-- What is being asked --
In the data, find the word "grants" and copy out every line that has it.
(Beginning of Exercise materials)
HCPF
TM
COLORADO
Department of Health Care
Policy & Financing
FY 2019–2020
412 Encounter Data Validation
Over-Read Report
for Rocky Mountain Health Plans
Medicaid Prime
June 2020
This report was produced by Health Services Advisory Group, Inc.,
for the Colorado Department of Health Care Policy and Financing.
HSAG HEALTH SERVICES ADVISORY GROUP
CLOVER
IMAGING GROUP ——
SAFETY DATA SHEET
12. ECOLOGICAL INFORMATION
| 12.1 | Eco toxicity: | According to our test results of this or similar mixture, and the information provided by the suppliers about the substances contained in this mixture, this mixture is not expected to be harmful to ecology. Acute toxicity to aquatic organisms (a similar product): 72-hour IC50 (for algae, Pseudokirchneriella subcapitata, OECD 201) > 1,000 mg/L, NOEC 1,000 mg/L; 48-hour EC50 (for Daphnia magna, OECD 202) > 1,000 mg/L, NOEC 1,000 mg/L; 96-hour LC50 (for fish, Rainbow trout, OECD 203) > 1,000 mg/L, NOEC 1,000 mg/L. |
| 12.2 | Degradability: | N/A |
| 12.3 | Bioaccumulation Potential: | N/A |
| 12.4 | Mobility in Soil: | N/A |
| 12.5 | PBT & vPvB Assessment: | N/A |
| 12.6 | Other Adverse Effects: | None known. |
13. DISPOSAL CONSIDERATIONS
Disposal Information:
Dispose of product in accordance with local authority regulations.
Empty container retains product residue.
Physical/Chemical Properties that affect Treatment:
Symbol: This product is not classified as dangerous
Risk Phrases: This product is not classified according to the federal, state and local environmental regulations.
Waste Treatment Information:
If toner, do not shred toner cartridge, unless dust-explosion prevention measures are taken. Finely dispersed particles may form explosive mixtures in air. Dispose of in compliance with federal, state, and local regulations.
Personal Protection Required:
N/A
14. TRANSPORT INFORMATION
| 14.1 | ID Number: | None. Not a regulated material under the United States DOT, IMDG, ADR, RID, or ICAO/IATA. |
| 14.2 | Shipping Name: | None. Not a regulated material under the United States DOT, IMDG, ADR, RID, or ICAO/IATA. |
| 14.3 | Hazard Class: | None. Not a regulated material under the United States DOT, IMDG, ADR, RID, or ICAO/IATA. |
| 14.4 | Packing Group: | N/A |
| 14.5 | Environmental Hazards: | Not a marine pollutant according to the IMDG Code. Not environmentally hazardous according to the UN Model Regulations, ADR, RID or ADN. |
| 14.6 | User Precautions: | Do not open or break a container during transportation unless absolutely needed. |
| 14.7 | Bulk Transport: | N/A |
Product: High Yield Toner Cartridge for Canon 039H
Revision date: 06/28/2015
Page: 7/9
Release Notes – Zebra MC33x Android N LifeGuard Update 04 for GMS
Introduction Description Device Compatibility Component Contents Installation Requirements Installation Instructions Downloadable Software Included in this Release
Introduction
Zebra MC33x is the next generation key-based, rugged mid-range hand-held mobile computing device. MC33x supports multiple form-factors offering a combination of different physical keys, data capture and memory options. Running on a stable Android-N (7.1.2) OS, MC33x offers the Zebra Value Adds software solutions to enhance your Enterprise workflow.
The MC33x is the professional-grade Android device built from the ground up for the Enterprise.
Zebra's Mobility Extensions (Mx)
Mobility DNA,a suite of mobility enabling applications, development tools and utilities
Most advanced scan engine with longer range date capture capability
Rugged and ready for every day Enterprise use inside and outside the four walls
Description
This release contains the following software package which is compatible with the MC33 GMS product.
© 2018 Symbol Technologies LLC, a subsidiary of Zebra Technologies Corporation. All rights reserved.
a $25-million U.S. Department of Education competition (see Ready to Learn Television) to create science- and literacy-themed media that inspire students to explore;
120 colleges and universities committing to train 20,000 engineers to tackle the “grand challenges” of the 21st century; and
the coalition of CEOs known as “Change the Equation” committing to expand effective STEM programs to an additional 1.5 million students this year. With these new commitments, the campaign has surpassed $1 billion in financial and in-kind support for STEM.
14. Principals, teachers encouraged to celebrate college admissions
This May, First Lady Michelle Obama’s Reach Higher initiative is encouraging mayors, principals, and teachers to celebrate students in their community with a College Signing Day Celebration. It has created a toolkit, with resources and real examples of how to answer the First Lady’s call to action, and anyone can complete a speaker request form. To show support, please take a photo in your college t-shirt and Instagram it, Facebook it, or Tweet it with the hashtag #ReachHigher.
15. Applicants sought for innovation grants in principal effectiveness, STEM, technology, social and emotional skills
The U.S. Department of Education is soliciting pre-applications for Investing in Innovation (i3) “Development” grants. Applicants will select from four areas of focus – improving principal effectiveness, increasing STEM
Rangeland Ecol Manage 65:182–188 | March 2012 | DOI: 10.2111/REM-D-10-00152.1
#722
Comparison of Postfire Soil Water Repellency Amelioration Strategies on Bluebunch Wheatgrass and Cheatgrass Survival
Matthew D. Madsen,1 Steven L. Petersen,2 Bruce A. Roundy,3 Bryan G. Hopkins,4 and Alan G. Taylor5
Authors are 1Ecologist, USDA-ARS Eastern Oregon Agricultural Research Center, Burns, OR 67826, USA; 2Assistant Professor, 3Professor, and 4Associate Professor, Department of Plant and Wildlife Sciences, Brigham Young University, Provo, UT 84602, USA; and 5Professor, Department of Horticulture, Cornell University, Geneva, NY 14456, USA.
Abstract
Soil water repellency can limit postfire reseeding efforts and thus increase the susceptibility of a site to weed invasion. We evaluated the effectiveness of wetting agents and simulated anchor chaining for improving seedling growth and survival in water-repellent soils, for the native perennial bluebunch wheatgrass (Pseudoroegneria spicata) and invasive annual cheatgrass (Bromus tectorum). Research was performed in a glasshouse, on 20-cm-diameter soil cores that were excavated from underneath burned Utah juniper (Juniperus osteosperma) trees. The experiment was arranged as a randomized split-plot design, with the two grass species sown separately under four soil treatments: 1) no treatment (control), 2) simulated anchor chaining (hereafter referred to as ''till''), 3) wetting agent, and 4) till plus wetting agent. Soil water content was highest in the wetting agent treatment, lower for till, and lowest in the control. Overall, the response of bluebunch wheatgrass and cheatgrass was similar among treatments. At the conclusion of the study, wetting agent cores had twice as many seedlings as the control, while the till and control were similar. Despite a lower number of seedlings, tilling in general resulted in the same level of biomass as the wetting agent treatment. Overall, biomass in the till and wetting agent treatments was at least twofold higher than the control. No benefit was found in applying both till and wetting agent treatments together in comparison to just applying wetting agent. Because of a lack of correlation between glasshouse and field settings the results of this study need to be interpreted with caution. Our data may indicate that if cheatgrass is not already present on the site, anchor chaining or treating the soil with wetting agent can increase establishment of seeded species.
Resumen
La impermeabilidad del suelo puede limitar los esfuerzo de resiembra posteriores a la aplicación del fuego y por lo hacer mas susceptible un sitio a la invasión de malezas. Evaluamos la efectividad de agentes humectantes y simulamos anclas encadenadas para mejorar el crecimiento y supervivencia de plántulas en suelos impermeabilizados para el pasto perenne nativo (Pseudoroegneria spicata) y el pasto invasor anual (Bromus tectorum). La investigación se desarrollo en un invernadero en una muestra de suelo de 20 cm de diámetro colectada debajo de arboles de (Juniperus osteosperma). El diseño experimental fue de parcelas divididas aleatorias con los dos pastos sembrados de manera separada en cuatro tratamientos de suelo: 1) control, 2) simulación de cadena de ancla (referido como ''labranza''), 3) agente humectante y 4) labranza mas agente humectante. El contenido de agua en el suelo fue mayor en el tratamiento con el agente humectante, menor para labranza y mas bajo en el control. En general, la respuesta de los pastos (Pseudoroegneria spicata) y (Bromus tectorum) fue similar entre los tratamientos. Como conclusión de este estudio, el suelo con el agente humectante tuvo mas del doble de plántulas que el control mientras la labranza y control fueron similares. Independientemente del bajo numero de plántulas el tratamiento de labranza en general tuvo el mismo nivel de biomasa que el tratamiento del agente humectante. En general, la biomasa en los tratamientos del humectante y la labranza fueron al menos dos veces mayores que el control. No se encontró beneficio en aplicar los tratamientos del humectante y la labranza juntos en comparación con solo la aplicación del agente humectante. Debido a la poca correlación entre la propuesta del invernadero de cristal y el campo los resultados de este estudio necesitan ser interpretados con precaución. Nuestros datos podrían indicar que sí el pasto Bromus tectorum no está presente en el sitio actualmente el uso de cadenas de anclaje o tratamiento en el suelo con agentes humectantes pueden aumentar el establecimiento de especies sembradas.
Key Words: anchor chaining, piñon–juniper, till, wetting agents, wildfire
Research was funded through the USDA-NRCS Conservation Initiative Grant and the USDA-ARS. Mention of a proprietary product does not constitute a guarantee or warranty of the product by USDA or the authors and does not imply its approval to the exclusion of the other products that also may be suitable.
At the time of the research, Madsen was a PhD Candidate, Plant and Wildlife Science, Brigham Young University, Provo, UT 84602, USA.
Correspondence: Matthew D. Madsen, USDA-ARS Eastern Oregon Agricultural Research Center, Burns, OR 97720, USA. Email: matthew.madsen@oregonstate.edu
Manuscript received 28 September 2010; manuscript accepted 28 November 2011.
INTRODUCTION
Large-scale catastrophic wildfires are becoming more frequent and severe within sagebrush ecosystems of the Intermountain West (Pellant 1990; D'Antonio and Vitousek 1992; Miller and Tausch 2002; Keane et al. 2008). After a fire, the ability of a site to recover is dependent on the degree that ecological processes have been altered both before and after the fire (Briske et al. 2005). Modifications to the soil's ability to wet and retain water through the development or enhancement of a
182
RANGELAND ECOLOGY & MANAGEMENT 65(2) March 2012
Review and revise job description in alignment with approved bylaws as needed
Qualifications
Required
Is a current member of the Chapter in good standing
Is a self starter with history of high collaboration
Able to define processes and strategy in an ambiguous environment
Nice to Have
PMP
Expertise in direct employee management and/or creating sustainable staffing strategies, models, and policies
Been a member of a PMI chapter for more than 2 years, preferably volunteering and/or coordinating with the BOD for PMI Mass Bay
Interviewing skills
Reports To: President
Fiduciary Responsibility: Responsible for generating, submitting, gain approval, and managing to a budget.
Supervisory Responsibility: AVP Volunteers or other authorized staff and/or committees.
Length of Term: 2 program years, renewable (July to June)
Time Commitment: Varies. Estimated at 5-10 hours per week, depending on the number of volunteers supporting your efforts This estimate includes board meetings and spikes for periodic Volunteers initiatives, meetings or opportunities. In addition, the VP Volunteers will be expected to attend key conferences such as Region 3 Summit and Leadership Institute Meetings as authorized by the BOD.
(End of Exercise materials)
-- Solution to this problem --
15. Applicants sought for innovation grants in principal effectiveness, STEM, technology, social and emotional skills
The U.S. Department of Education is soliciting pre-applications for Investing in Innovation (i3) “Development” grants. Applicants will select from four areas of focus – improving principal effectiveness, increasing STEM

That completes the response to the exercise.